Text excerpt:
══════════

PHP-Polyfills / mb_trim

PHP: Provides a user-land polyfill for `mb_trim`, `mb_ltrim`, and `mb_rtrim` functions added in PHP 8.4.
https://php.watch/versions/8.4/mb_trim-mb_ltrim-mb_rtrim
MIT License
4 stars 2 forks source link

Type of return value mb_trim() is incompatible with possible return values of preg_replace() #2

Open utilmind opened 1 month ago

utilmind commented 1 month ago

Hello! Here is the one issue I noticed...

If input string has non-UTF8 encoding (e.g. Windows-1251 aka cp1251) and no encoding is explicitly specified upon call of mb_trim(), preg_replace() will return NULL, thus it will trigger PHP Fatal error because “Return value must be of type string, null returned”.

Possible solutions are either, explicitly specify the (string) type for return value: – return (string)preg_replace("/^[\s\0]+|[\s\0]+$/uD", '', $string);, or – don't use type hints for the function parameters and return value.

I would prefer this way, so this polypill will be compatible with even earlier PHP versions, earlier than current PHP 8.1 support. (BTW, I still supporting legacy website written on PHP5 and interested using this polyfill there.)

P.S. I'm not really sure that this is a real issue. Maybe it's good that it triggers fatal error in case if input string has wrong encoding.

utilmind commented 1 month ago

Additionally I don't understand the purpose of the following heavy construction:

    $charMap = array_map(static fn(string $char): string => preg_quote($char, '/'), mb_str_split($characters));
    $regexClass = implode('', $charMap);
    $regex = '/^[' . $regexClass . ']+|[' . $regexClass . ']+$/uD';

Why not make it simple?

    $characters = preg_quote($characters, '/');
    $regex = '/^[' . $characters . ']+|[' . $characters . ']+$/uD';

I'm not preparing PR yet. Perhaps you have serious reasons for acting this way that are not obvious to me. Please let me know what do you think? These 2 code blocks producing equal result or not? BTW, shorter code is compatible with PHP5 PHP7.

UPD. I performed some tests and I don't see any difference between the original and improved block. The only difference that the first one escaping characters one by one, mine is doing this with entire string. But result is always the same, the goal, to literally escape each character of the string achieving in both ways. But mine is shorter and faster.

If you approve my another pull request, please let me know, I will prepare another one with this improvement.

utilmind commented 1 month ago

Here is a polyfill for PHP5. Not exact polyfill, PHP5 doesn't supports u{xxxx} characters, but it still works in most cases:

        if (PHP_VERSION_ID < 70000) {
            $chars = '\\s|\\xC2\\xA0'; // \\xC2\\xA0 is the same as [\t\x{00A0}]/u

            if ($characters = str_replace(UTF8_SPACES, '', $characters)) {
                $chars .= '|['.preg_quote($characters, '/').']';
            }

            return preg_replace("/^($chars)+|($chars)+$/", '', $str);
        }

══════════

Recorded information:
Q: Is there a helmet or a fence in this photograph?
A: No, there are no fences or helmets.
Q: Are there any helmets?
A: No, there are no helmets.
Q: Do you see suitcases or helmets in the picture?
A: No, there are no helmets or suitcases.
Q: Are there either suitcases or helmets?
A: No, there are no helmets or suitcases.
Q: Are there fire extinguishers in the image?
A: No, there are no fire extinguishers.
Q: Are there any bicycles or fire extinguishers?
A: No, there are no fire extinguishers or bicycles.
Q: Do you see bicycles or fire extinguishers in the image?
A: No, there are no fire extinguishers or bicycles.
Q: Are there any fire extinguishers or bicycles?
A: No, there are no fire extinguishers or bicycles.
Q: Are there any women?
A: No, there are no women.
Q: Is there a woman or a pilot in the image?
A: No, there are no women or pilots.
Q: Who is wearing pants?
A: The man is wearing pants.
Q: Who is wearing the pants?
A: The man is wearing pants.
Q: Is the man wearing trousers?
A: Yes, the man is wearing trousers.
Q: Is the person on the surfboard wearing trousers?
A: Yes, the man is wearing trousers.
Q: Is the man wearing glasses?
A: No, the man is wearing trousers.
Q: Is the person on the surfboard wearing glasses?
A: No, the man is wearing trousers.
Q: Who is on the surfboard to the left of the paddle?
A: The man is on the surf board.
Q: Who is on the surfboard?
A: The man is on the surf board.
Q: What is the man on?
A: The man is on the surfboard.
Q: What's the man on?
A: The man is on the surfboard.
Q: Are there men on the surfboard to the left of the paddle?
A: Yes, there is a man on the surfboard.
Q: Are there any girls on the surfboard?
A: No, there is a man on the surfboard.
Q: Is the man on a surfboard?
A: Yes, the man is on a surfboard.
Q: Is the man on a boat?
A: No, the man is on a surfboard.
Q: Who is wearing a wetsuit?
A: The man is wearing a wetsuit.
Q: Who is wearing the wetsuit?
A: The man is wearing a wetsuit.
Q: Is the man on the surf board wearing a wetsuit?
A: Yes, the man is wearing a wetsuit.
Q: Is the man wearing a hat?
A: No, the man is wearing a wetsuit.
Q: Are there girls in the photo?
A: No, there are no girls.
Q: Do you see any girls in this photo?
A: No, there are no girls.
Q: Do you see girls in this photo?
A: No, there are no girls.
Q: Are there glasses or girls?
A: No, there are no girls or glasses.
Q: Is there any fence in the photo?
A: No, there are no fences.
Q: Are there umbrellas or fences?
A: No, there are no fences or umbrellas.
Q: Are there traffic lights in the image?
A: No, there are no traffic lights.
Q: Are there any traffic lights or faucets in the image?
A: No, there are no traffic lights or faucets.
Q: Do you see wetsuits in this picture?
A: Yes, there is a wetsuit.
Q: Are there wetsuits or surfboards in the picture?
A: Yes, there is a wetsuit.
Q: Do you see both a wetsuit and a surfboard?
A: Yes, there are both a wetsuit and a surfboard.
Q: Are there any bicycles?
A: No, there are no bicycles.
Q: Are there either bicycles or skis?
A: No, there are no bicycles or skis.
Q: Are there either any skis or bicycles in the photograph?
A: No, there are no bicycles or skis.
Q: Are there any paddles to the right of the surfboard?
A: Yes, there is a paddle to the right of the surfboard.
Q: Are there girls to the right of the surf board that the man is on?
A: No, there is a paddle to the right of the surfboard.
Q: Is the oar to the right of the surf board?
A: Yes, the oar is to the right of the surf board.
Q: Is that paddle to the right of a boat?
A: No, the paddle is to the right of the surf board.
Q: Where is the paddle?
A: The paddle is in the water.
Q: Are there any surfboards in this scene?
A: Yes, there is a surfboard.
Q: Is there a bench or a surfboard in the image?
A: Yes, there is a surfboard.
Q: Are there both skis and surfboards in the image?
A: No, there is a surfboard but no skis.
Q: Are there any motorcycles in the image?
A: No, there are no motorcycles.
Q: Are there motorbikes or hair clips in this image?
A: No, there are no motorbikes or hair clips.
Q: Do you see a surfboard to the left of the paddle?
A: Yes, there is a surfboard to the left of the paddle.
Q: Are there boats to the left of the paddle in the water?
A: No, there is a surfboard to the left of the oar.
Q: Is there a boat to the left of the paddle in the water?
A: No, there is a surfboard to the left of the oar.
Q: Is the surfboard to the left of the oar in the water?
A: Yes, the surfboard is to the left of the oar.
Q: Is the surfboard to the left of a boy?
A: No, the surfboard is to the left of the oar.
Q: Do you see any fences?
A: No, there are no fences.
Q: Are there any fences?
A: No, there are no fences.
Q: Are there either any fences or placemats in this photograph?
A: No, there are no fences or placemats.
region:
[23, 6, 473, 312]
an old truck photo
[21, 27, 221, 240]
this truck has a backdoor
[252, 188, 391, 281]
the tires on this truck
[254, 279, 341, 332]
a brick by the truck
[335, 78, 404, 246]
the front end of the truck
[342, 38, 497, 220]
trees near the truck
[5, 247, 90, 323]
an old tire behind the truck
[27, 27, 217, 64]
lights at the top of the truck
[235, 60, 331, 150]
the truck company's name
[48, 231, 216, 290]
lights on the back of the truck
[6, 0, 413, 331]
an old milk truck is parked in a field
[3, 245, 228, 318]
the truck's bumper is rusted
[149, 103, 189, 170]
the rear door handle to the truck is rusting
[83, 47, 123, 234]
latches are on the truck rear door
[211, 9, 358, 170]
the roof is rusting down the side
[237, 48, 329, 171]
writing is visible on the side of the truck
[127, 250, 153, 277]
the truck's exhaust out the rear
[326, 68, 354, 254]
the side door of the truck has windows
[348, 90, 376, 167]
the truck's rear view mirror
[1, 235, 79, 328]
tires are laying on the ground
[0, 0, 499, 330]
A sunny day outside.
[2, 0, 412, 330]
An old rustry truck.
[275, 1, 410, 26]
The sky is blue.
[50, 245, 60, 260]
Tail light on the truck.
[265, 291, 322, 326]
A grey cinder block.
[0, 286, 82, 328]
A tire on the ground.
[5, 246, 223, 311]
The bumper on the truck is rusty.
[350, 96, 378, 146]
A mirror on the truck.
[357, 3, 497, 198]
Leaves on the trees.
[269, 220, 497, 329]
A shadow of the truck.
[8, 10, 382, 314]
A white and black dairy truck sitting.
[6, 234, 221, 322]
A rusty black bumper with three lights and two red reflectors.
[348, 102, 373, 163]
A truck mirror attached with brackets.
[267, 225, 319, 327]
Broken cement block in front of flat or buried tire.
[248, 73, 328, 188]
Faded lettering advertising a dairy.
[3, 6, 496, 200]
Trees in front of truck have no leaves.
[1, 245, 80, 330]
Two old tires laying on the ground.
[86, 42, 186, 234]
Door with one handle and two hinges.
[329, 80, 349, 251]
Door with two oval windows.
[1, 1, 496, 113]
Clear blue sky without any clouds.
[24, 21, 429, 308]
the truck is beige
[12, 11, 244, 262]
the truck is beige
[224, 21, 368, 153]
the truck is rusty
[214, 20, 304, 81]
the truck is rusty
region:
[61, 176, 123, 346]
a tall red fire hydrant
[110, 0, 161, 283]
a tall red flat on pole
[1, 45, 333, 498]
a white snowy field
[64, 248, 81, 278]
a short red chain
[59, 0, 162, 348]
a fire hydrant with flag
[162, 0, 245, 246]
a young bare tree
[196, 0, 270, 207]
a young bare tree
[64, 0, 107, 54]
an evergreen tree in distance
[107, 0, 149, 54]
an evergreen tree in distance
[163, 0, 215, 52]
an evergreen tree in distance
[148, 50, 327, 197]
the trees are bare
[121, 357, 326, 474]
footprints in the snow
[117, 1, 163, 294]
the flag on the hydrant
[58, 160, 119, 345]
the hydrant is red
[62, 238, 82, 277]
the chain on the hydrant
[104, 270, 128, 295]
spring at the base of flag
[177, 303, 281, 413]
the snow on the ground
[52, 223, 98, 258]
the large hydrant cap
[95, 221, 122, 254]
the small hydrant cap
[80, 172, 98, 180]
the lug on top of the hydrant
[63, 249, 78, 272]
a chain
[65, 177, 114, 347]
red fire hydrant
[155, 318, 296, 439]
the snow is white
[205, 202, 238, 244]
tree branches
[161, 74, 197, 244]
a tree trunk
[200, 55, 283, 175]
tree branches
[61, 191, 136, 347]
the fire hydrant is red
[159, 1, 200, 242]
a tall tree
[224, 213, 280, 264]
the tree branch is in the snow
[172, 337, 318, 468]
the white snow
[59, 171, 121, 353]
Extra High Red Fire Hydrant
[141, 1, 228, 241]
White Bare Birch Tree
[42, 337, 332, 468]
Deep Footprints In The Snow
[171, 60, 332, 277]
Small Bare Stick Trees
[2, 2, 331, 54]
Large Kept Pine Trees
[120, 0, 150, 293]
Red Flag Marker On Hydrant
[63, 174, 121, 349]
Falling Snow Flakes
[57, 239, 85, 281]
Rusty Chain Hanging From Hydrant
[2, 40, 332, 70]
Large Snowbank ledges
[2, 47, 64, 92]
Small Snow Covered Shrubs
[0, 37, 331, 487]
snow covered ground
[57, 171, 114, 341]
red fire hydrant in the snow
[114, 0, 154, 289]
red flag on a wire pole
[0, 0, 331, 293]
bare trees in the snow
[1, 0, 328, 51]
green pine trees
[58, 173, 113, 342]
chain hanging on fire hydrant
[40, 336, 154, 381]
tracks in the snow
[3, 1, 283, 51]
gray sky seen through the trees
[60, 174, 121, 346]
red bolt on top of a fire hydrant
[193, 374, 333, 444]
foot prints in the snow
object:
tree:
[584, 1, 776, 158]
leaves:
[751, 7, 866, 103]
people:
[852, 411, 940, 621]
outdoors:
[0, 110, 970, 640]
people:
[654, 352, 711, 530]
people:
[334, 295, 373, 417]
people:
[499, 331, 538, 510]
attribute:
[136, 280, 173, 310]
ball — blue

══════════

Exercise goal:
In the mb_trim issue thread, transcribe the passage that begins at the words "Hello! Here is" and stops after "this polyfill there.)".

Output for this exercise:
Hello! Here is the one issue I noticed...

If input string has non-UTF8 encoding (e.g. Windows-1251 aka cp1251) and no encoding is explicitly specified upon call of mb_trim(), preg_replace() will return NULL, thus it will trigger PHP Fatal error because “Return value must be of type string, null returned”.

Possible solutions are either, explicitly specify the (string) type for return value: – return (string)preg_replace("/^[\s\0]+|[\s\0]+$/uD", '', $string);, or – don't use type hints for the function parameters and return value.

I would prefer this way, so this polypill will be compatible with even earlier PHP versions, earlier than current PHP 8.1 support. (BTW, I still supporting legacy website written on PHP5 and interested using this polyfill there.)